Dans l'attente du verdict de son procès pour le meurtre de son compagnon mafieux Leo Darcy, Mary Martin aka "Midnight Mary" plonge son esprit dans la bibliothèque du greffier qui lui a amicalement prêté sa loge et dans laquelle sont consignées, sous la forme de gros volumes, ses trente sept années de carrière au tribunal. A chaque volume correspond une année. Une année de travail dactylographique pour le juriste, une année de vie plus ou moins chaotique pour l'accusée. L'année 1919 par exemple correspond au décès de sa mère et, du fait de son très jeune âge à l'époque, au début de sa glissade dans l'illégalité. Et ainsi, volume après volume, année après année, Mary retrace le fil de sa vie et lie entre eux les évènements qui l'ont menée jusqu'au seuil de la prison.
Son histoire est celle d'un conte de fée. Acoquinée depuis longtemps avec un gangster de renom dans le milieu, Mary fait la rencontre, au grès du casse d'un casino huppé de la ville, de Tom Mannering Jr., un brillant et séduisant ténor du barreau et fils d'une illustre et richissime famille de juristes new-yorkais. Le coup de foudre est instantané. Et la perspective de vivre enfin une vie sûre, saine et légale, trop tentante pour cette fille des bas-fond de la Grosse Pomme qui écume, depuis son orphelinat, les principaux centre de détention et quartiers les plus mal famés de la mégalopole. Mais après une courte idylle, pour protéger l'homme qu'elle aime de l'homme qui l'aime, elle est obligée de rompre brutalement et sauvagement avec lui. Des années plus tard, après un énième séjour en prison et avoir cédé une énième fois aux sirènes du milieu, Mary recroise Tom, marié, dans le hall d'un grand restaurant. Leur complicité saute aux yeux. Elle est foudroyante. Le sang de Léo ne fait qu'un tour : il n'aura de cesse de traquer le jules de sa femme tant qu'il n'aura pas goûté au plomb de sa sulfateuse... Cette fois c'en est trop pour la belle. Il est enfin temps de prendre position et d'attraper la perche tendue par Amour et Destin. Et c'est ainsi que d'une balle dans le buffet elle étend son compagnon dans la mort et l'envoie manger les pissenlits par la racine...

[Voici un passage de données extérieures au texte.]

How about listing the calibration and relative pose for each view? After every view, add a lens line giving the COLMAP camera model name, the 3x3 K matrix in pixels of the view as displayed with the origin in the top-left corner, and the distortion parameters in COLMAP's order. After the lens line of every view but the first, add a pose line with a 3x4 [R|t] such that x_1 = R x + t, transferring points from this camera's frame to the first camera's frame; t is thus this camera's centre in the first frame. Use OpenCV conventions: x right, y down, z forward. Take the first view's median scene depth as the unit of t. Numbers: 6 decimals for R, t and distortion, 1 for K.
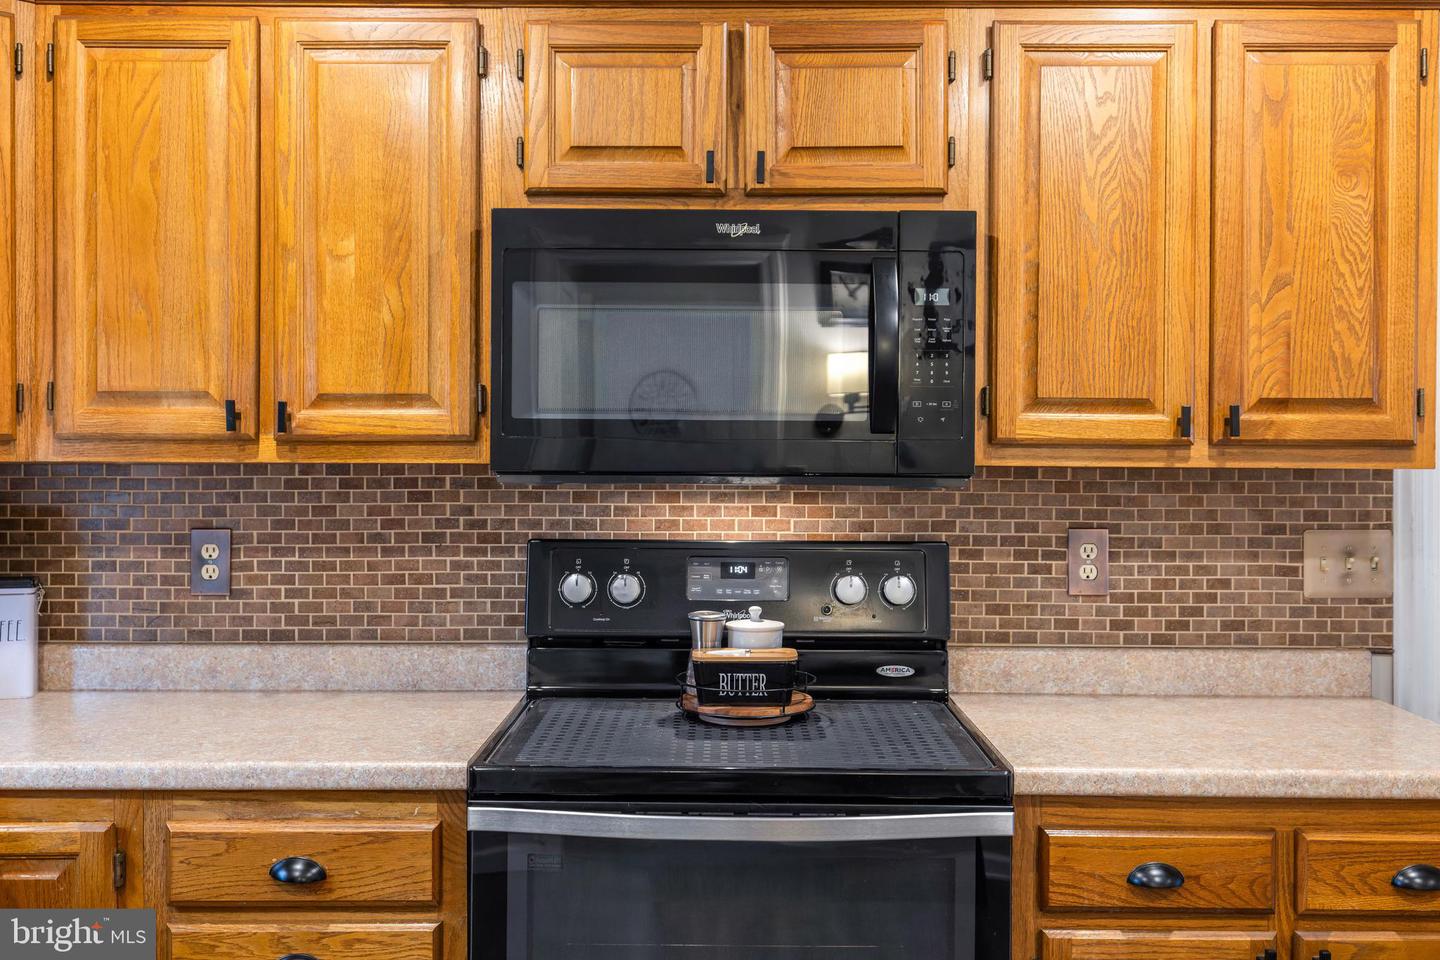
lens RADIAL K [[1397.0, 0, 717.3], [0, 1397.0, 453.7], [0, 0, 1]] dist [0.006131, 0.000935]
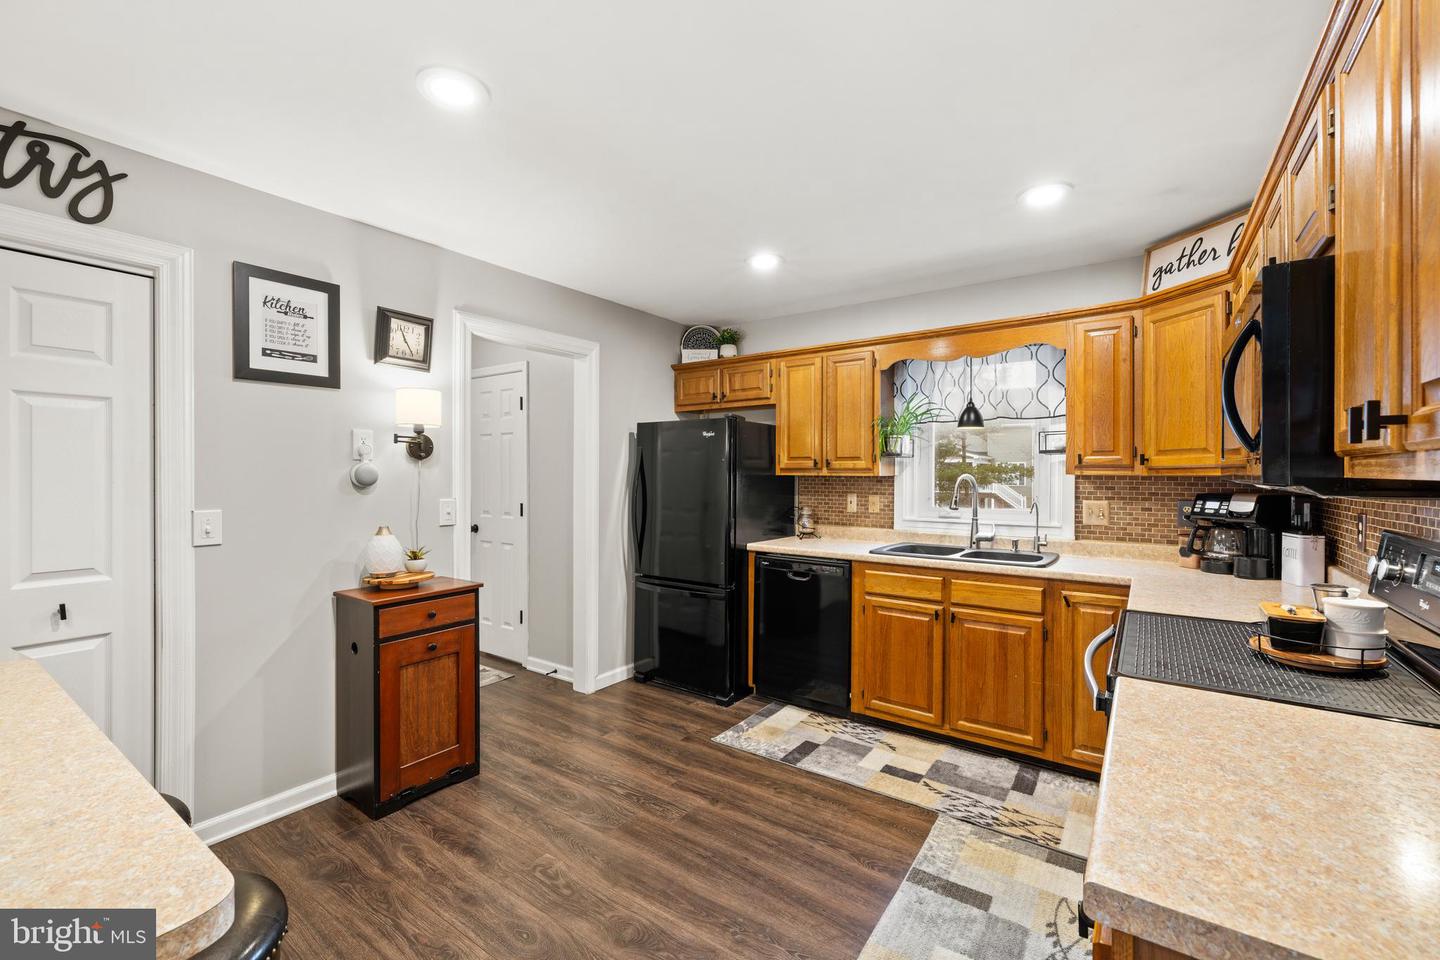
lens RADIAL K [[604.1, 0, 719.9], [0, 604.1, 476.7], [0, 0, 1]] dist [0.001807, 0.000018]
pose [[-0.574317, -0.000198, -0.818633, 0.845923], [-0.005897, 0.999975, 0.003896, 0.008851], [0.818612, 0.007065, -0.574304, 0.876069]]
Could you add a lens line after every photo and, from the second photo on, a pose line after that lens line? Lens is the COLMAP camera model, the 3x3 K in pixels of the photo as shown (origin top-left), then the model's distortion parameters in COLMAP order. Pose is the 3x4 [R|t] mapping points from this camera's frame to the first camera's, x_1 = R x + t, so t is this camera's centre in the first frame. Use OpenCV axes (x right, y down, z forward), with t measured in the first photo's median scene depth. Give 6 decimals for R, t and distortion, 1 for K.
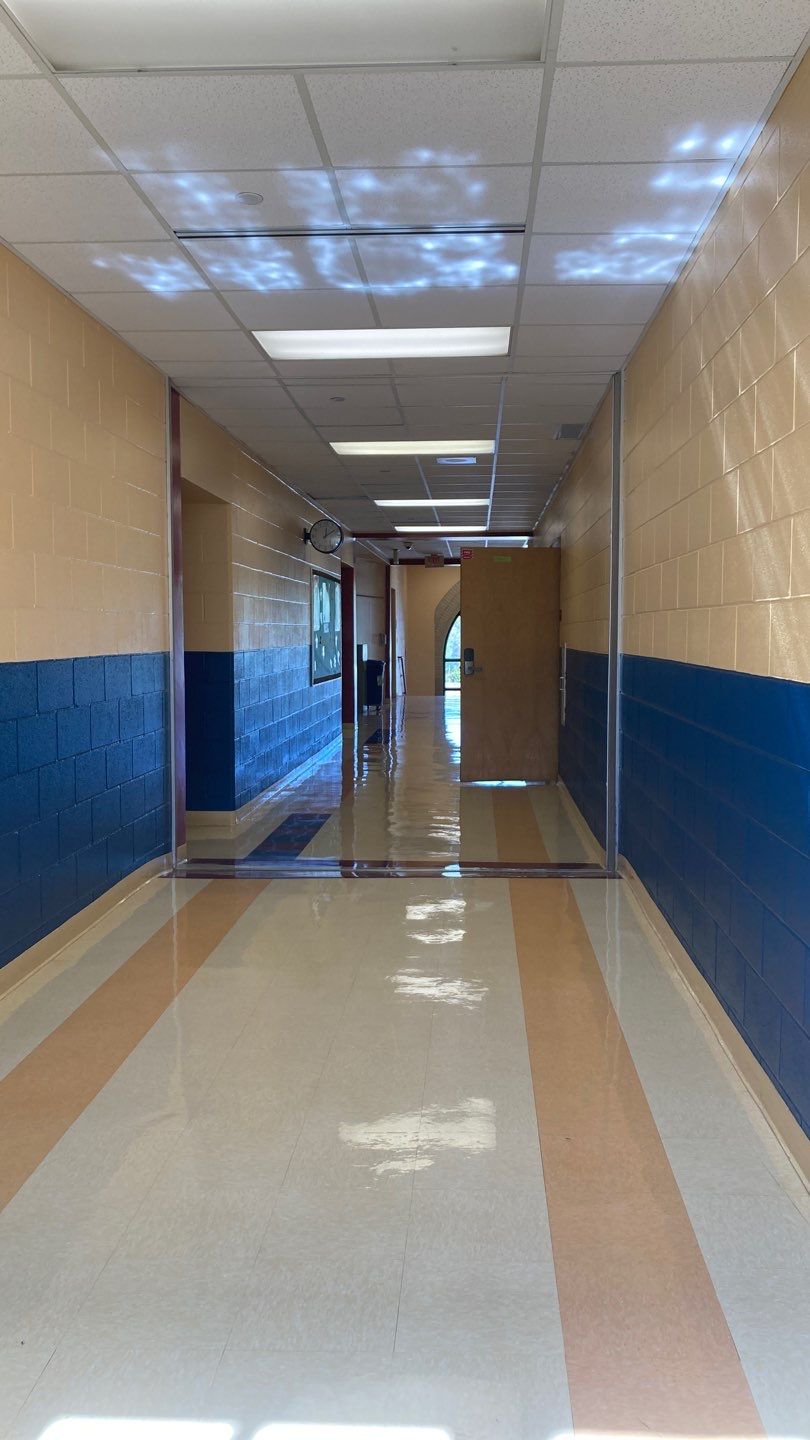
lens RADIAL K [[1140.9, 0, 409.9], [0, 1140.9, 721.7], [0, 0, 1]] dist [0.022686, -0.064004]
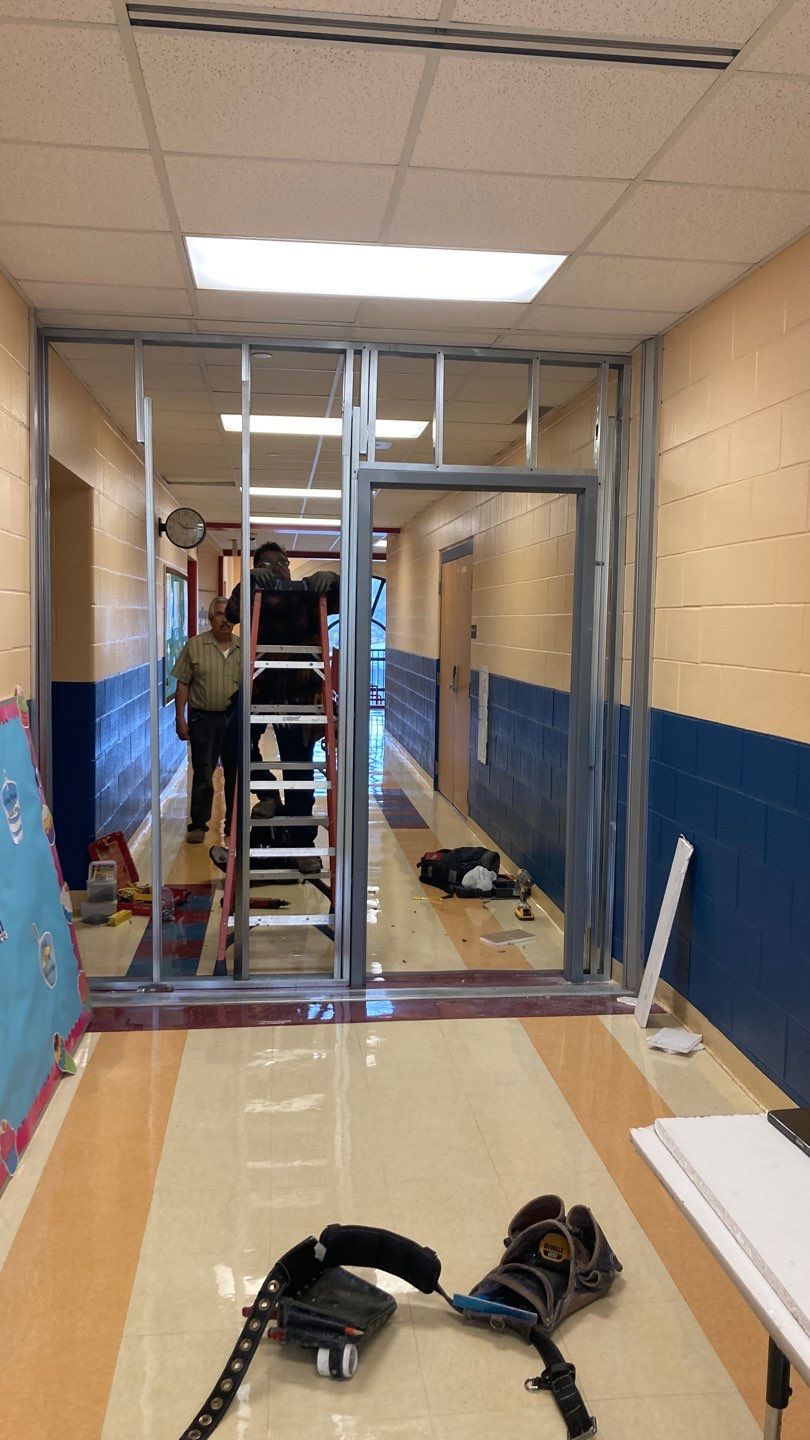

De retour au tribunal, alors que les douze hommes du jurés ont fini de délibérer et ont convenu à l'unanimité de la culpabilité de Mary, entre en scène, tel un preux chevalier, le vaillant Tom, venu à la rescousse de son amie en perdition et, faisant fi de toute convenance matrimoniale et familiale, déballer sur la place publique son amour inconditionnelle pour l'accusée. Prouvant à l'assistance électrisée et à la défense médusée la valeur et le courage de son âme sœur, il parvient à obtenir, au jour de nouvelles informations donnant à Mary des circonstances atténuantes, un report de l'audience et un jugement en appel dont il assurera lui-même la plaidoirie.
Même si l'histoire m'a énormément plu, le traitement lui m'a beaucoup moins convaincu. Loretta Young, qu'on ne voyait que trop peu dans Heroes for sale, le précédent film de Wellman, est magnifique en femme forte, tout comme l'est Ricardo Cortez, toujours parfait pour jouer les canailles enjôleuses. Mais quelque chose m'a manqué pour être pleinement satisfait du film et je ne saurai dire de quoi il s'agit. Dans tous les cas, Midnight Mary est un bon film de l'ère pré-Code avec sa morale à contre-courant de l'époque, ses mœurs à l'opposé du puritanisme ambiant et son empathie/sympathie symptomatique pour les gangsters et les prostituées avec qui elles fricotent. Sur un thème presque identique, Wellman a toutefois fait bien mieux avec Frisco Jenny l'année précédente.